Sélection: J’ai entendu dire que vous aviez fait de la bicyclette avec Armstrong. Comment était-ce?
R.W.: Imaginez Angelina Jolie dans une séance de danse contact. Les cinq premières minutes sont incroyables et, tout à coup, elle s’échappe en disant: «Salut, à la prochaine!»
Sélection : Vous avez fait plusieurs spectacles pour les United Service Organizations qui soutiennent les troupes américaines. Etes-vous allé en Irak?
R.W.: Je suis allé en Irak, en Afghanistan, à Djibouti, au Bahreïn. Les spectateurs étaient incroyables. On ne peut pas rêver d’un meilleur public.
Sélection: Il y avait du danger?
R. W. : Eh bien, les spectacles avaient lieu en plein air, à un endroit exposé aux tirs de mortier. J’ai commencé ma prestation en disant: «Je vois que vous portez tous des gilets pare-balles. Moi, ils ont oublié de m’envoyer le mémo.» Le pire, c’est de repartir de là.
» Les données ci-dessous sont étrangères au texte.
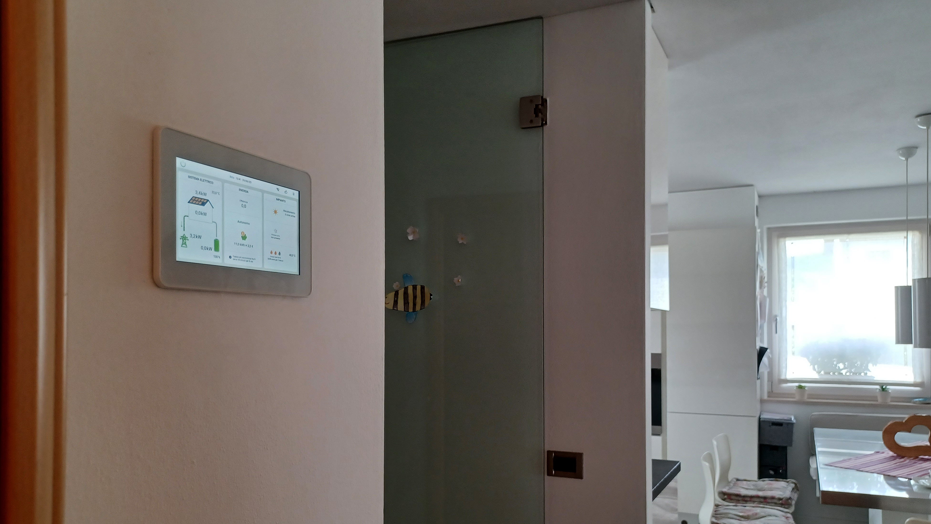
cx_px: 478
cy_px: 320
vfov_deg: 41.3
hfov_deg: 67.9
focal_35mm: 28
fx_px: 691
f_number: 1.8
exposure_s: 1/50
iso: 250
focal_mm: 4.6
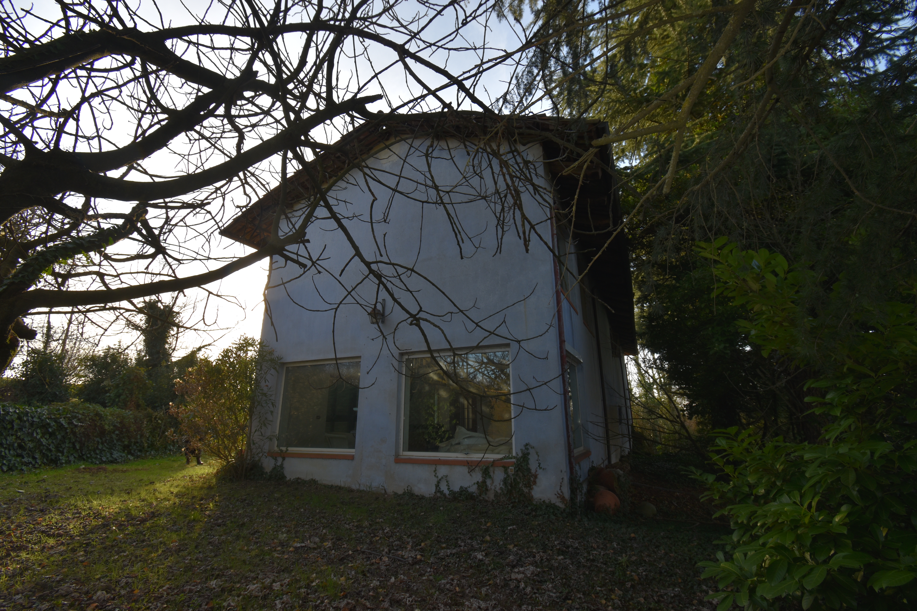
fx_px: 382
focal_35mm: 15
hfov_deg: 100.4
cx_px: 458
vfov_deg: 77.3
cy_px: 306
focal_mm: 10
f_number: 6.3
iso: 100
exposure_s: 1/160
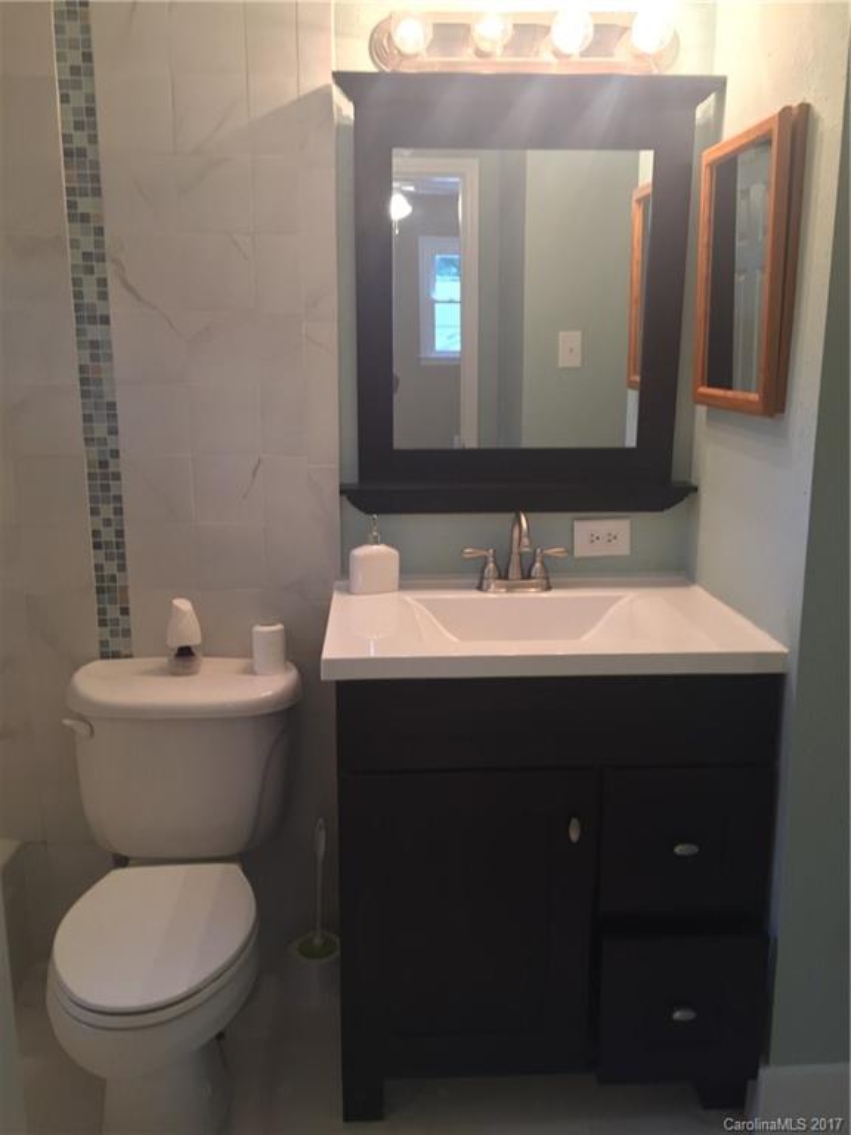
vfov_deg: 61.7
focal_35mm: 29
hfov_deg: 48.2
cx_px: 426
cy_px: 568
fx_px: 951
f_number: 2.2
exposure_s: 1/30
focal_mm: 4.15
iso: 125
Les pilotes font des décollages de combat. On a l’impression d’être dans des montagnes russes géantes : on part à la verticale, de nuit, sans lumières. Tout le monde dans le cockpit porte des lunettes de vision nocturne, et vous, à l’arrière, vous êtes dans le noir total. L’avion monte alors jusqu’à 4500 mètres pour être hors de portée des missiles.
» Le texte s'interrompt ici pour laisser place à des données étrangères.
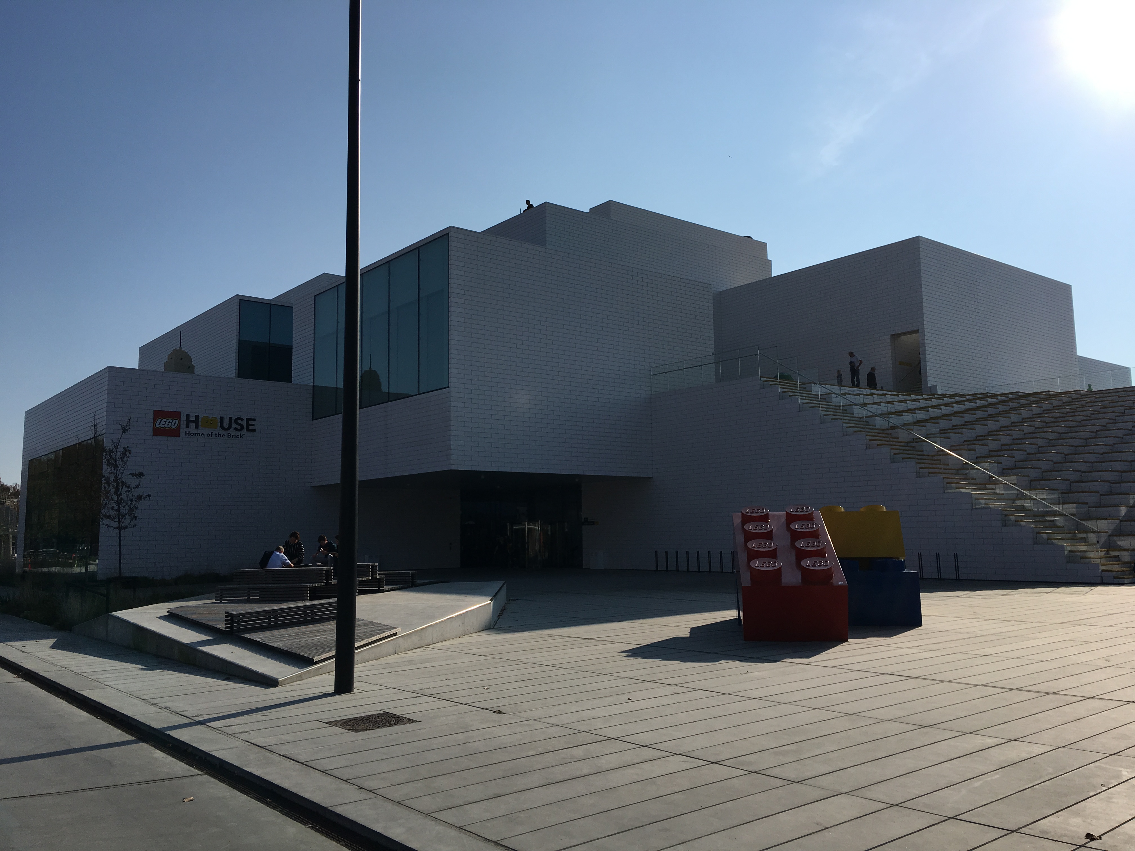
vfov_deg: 48.2
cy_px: 426
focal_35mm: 29
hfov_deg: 61.7
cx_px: 568
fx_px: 951
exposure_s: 1/3846
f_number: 2.2
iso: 25
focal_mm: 4.15
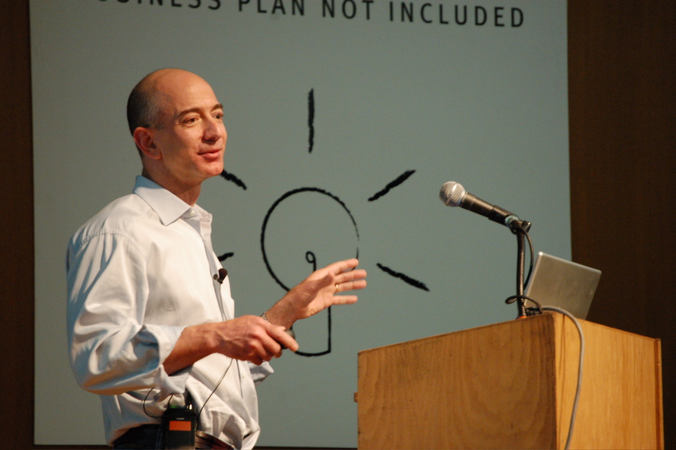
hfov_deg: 6.9
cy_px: 225
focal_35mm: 300
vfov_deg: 4.6
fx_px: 5628
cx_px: 338
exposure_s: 1/30
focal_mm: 200
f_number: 5.6
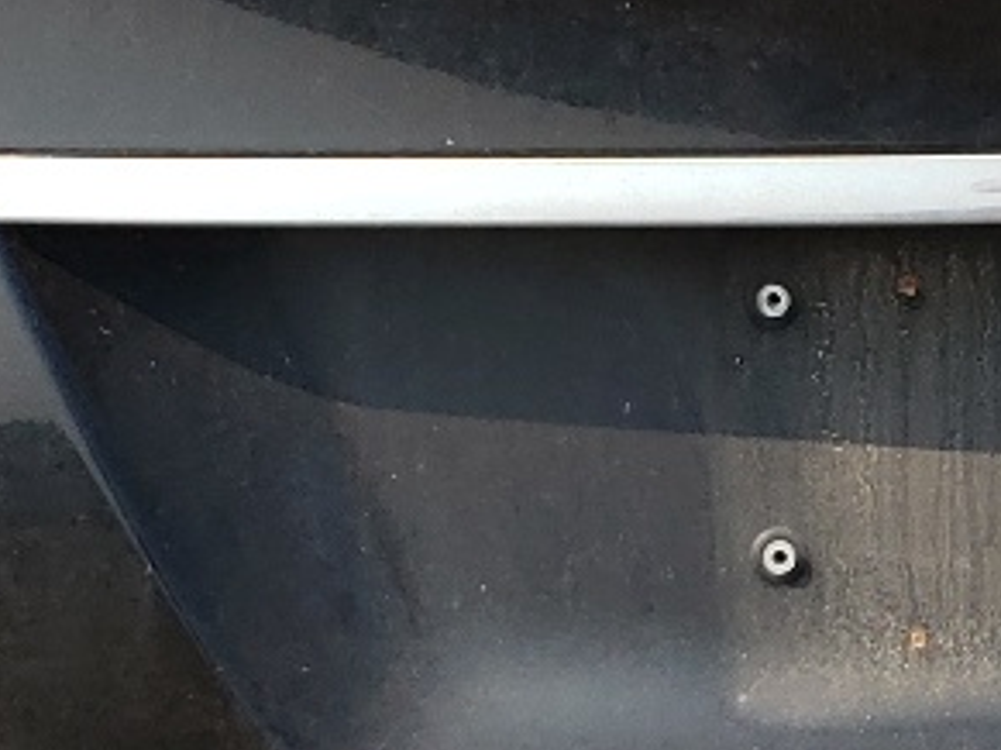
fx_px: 4133
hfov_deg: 13.6
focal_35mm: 143
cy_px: 451
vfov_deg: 10.4
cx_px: 1029
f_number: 1.5
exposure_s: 1/2000
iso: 50
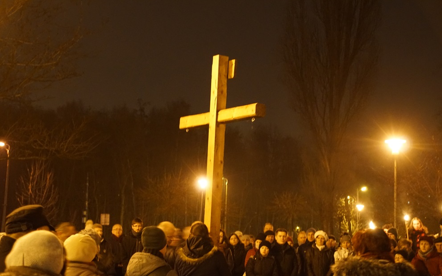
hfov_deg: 29.6
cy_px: 148
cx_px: 223
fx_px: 837
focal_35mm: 70
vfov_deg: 18.7
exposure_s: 1/3
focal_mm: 45
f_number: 4.5
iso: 3200
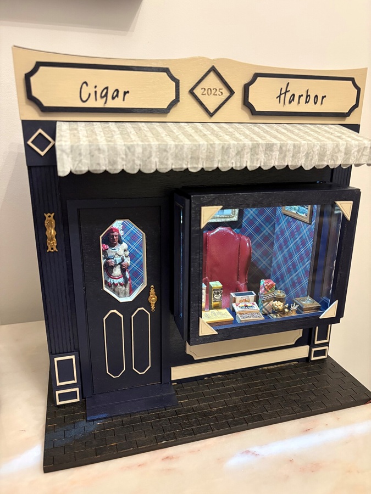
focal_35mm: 26
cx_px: 186
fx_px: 372
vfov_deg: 67.3
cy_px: 247
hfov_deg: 53.1
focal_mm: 5.96
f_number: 1.6
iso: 500
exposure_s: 1/40
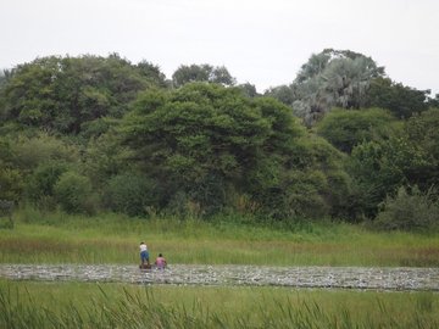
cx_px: 220
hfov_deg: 6.6
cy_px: 164
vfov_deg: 5.0
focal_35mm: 300
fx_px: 3805
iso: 100
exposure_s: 1/250
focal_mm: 64.3
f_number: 2.8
Sélection: Après le 11 septembre 2001, vous êtes monté sur scène.
R.W.: J’ai participé à un événement à Washington, et ç’a été comme une mer qui se soulevait. Tout de suite après les attentats, les gens étaient en état de choc, comme s’ils se disaient Qu’est-ce qu’on fait maintenant? J’ai commencé à lancer mes blagues, et elles ont eu un effet libérateur. Les gens ont réappris à rire. Le rire peut avoir bien des effets. Ça peut être un remède ou une arme, selon la personne qui le manie.
Sélection: Vous arrive-t-il d’utiliser l’humour comme une arme?
R. W. : Et comment ! C’est une arme très efficace pour se défendre. Pour attaquer aussi. En général, la cible n’apprécie pas, mais l’entourage passe un bon moment.
Sélection: Peut-on dire, comme on le fait souvent, que le rire a un pouvoir guérisseur?
R. W. : Guérisseur n’est peut-être pas le mot. Je dirais plutôt cathartique. Quand on a vécu des situations extrêmes, le rire vous ramène à la vie.